• [About this task]:
Except for images, print the whole listing verbatim.

• [Collected material]:
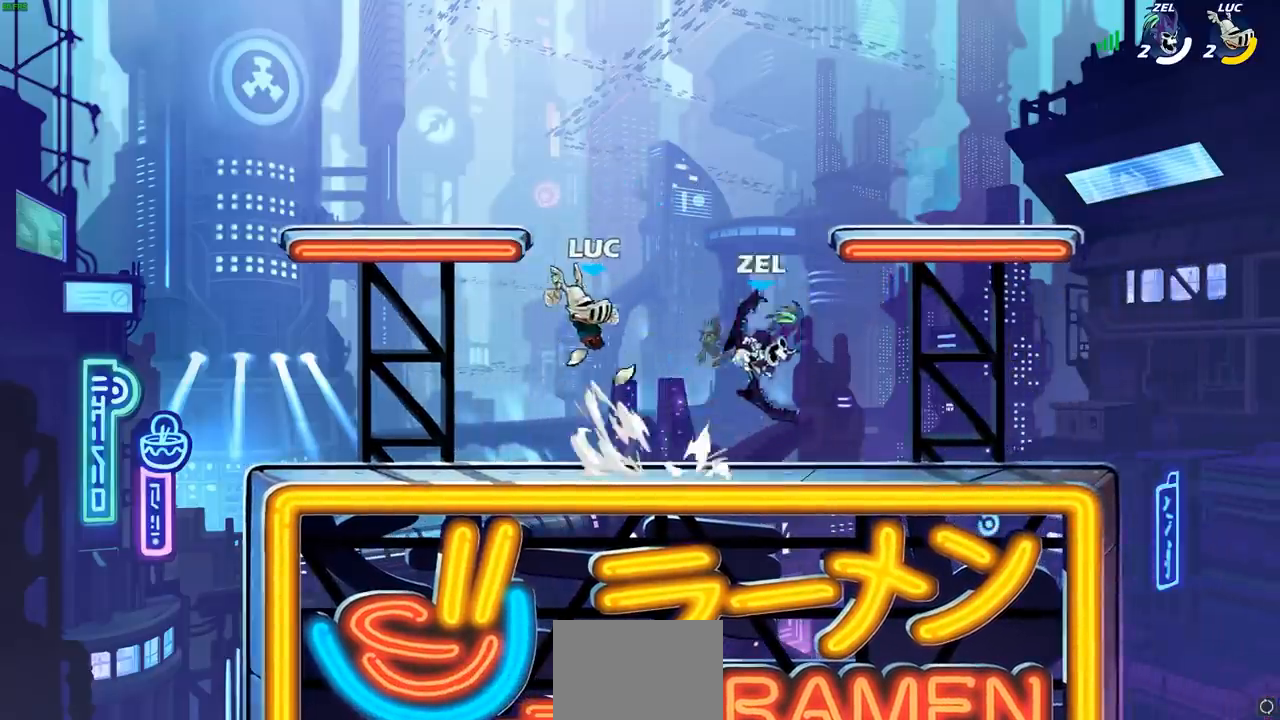
{"dt_ms": 500, "buttons": ["CROSS"], "left_stick": "up-left", "events": [[233, "left_stick", "right"], [400, "CROSS", "down"], [417, "left_stick", "up"], [467, "left_stick", "up-left"]]}
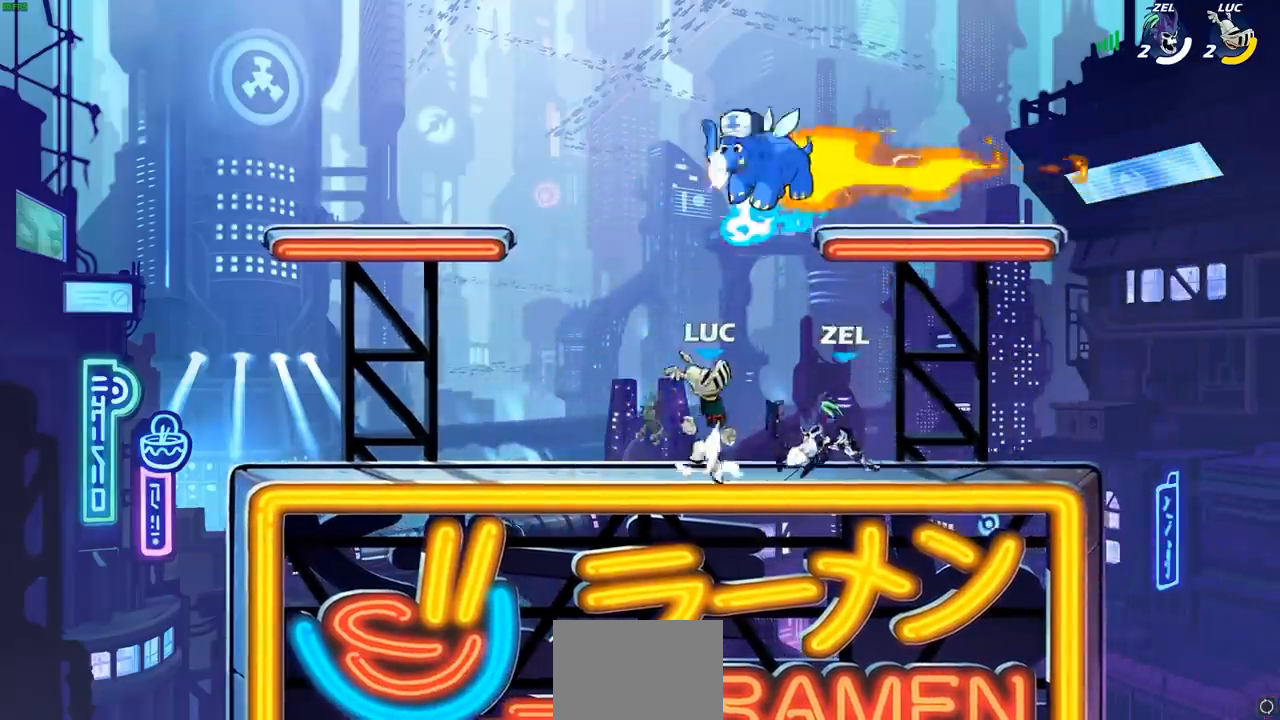
{"dt_ms": 500, "buttons": ["CROSS"], "left_stick": "left", "events": [[50, "CROSS", "up"], [50, "R2", "down"], [117, "R1", "down"], [233, "left_stick", "up-right"], [267, "R1", "up"], [267, "R2", "up"], [317, "left_stick", "down-right"], [383, "left_stick", "down-left"], [450, "left_stick", "left"], [467, "CROSS", "down"]]}
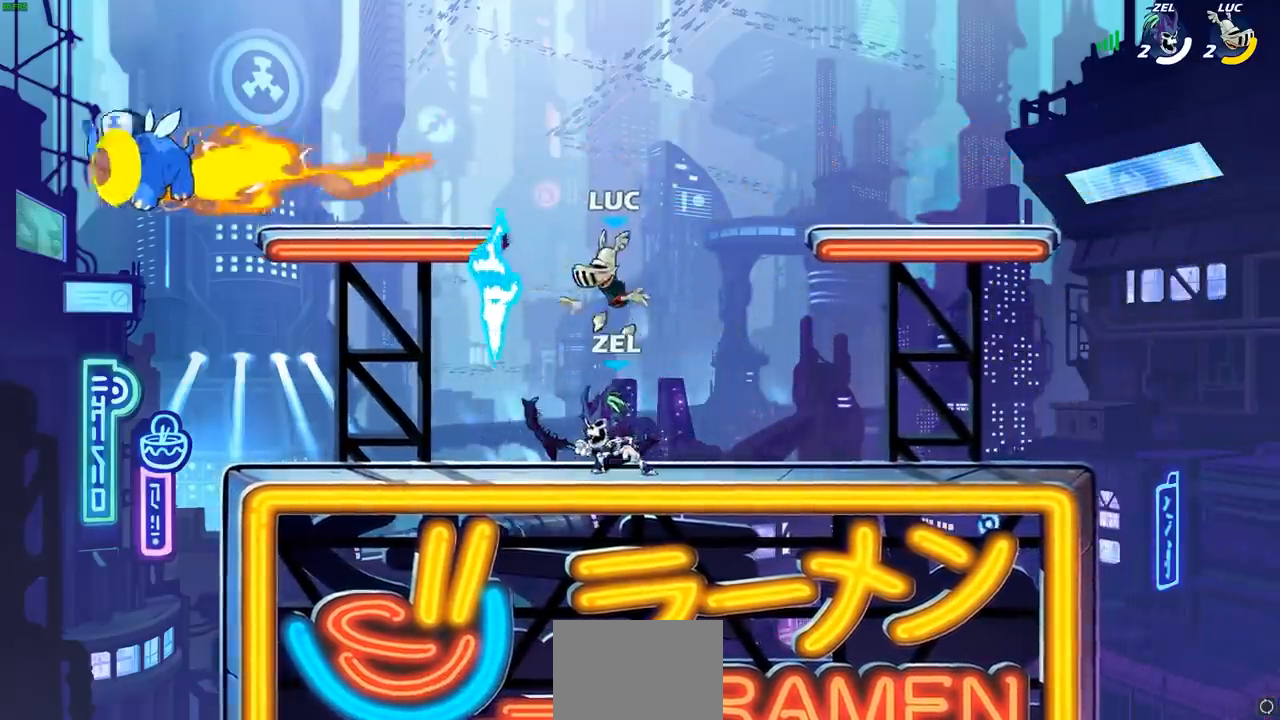
{"dt_ms": 500, "buttons": [], "left_stick": "down-right", "events": [[100, "CROSS", "up"], [217, "left_stick", "down"], [500, "left_stick", "down-right"]]}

• [Answer box]:
{"dt_ms": 500, "buttons": ["CROSS"], "left_stick": "up-left", "events": [[233, "left_stick", "right"], [400, "CROSS", "down"], [417, "left_stick", "up"], [467, "left_stick", "up-left"]]}
{"dt_ms": 500, "buttons": ["CROSS"], "left_stick": "left", "events": [[50, "CROSS", "up"], [50, "R2", "down"], [117, "R1", "down"], [233, "left_stick", "up-right"], [267, "R1", "up"], [267, "R2", "up"], [317, "left_stick", "down-right"], [383, "left_stick", "down-left"], [450, "left_stick", "left"], [467, "CROSS", "down"]]}
{"dt_ms": 500, "buttons": [], "left_stick": "down-right", "events": [[100, "CROSS", "up"], [217, "left_stick", "down"], [500, "left_stick", "down-right"]]}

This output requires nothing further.